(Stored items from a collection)
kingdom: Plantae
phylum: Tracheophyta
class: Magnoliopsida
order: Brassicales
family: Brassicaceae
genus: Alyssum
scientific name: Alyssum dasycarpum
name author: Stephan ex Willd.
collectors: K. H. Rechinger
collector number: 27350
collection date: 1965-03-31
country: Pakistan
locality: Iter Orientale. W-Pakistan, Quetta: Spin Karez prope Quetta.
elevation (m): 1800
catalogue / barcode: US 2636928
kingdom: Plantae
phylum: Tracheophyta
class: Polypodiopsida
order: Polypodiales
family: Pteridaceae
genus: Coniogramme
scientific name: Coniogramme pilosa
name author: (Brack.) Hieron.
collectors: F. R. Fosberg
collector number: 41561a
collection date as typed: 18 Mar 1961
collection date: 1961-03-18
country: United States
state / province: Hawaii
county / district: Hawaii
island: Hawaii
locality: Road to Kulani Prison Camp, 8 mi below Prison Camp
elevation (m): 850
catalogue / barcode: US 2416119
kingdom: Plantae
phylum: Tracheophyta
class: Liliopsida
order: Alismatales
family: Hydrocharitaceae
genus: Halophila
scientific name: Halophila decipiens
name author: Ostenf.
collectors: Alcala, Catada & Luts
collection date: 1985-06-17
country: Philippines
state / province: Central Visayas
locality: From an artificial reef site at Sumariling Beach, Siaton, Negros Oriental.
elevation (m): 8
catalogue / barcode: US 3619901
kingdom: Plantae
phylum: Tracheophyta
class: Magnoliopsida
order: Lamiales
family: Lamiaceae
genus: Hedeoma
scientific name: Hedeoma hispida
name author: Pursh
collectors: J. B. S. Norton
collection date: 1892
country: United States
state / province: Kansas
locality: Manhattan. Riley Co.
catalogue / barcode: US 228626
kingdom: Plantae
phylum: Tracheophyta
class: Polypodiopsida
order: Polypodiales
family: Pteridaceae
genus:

● **EXERCISE DIRECTIONS**: Render the stretch from the line containing "locality: Manhattan. Riley Co." through the end of the items as a numbered list, leaving out any blank lines.

● **TASK RESULT**:
1. locality: Manhattan. Riley Co.
2. catalogue / barcode: US 228626
3. kingdom: Plantae
4. phylum: Tracheophyta
5. class: Polypodiopsida
6. order: Polypodiales
7. family: Pteridaceae
8. genus:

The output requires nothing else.